Based on imaging results that show levels of beta amyloid—and changes in those levels over the course of months—physicians may be able to personalize therapies, identifying patients who are good candidates for therapies or those who should be switched to other therapies. Klimas notes that this technique is currently being used in preclinical studies.

Imaging also offers early warning signals when something goes wrong at this stage, which offers compelling benefits, Vanderheyden says. It means doctors potentially could detect dangerous side effects before symptoms arise, allowing them to stop or alter the dosage of a therapy more proactively. “This could be used as a differentiator when a drug comes to market,” he says, noting that it would give pharmaceutical companies clear data about the safety of new therapies.

Radiological Real Time

All of these applications have been touted for some time, but advances in imaging technology make them a more realistic strategy. Today’s imaging tools allow for more exact data that can be used to more closely define the amount of a drug needed to treat specific patients and also provide insight into how effective the treatment is, Vanderheyden says.

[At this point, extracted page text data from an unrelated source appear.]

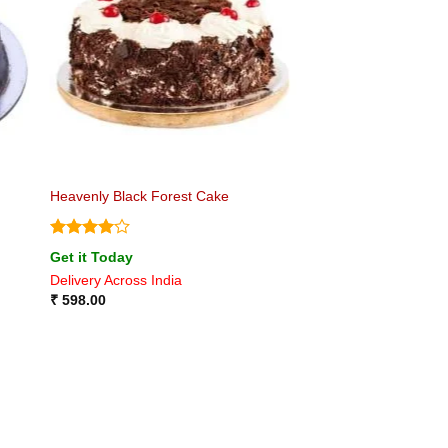
Heavenly Black Forest Cake
Rated
4
Get it Today
out of 5
Delivery Across India
₹
598.00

Having real-time results will give doctors a proactive tool for customizing therapies to patients’ needs and to determine more quickly whether they are working. For example, MRI or PET imaging of patients receiving treatments for cancer could show the drug’s effect on a tumor. “Even two years ago the technology was too rudimentary to do this,” Vanderheyden says, noting that today researchers can see more detail and take advantage of better acquisition signals that have eliminated the image blurring that used to result from natural movements in the body.

“Imaging will continue to help us develop new therapies and increase our probability of success,” Klimas adds.

Falling off the Critical Path

The application of imaging in drug development was a major part of the U.S. Food and Drug Administration’s (FDA) 2004 Critical Path Initiative, which spoke early on about the importance of imaging to hasten the drug approval process, particularly in oncology research. However, not much progress has been made in validating imaging as an FDA-approved regulatory endpoint, says Dr. Bruce Hillman, chief scientific officer for American College of Radiology Image Metrix and a professor of radiology at the University of Virginia in Charlottesville, Va., USA.

“The FDA promoted the Critical Path, but it’s come to a dramatic slowdown,” Hillman says. He blames personnel changes at the FDA and budget cuts in Critical Path projects for the lost momentum. And although individual studies and small trials are being conducted using promising imaging technology, the industry is still a long way from proving that it can deliver meaningful outcomes using these tools.

“There is still a lot of work to be done to validate radiological biomarkers,” he says. “We need to standardize the technology and demonstrate we can get reliable, reproducible results through multi-center studies.”

Hillman is anxious to see what the FDA will do in the next few years and the impact that will have on imaging research for drug development. “There is much we can do in the way of initiating multi-center validation studies, but the support and guidance of the FDA would go a long way in moving things forward.”

Comments

Gives you an insight into what is possibly coming in the future for research trials.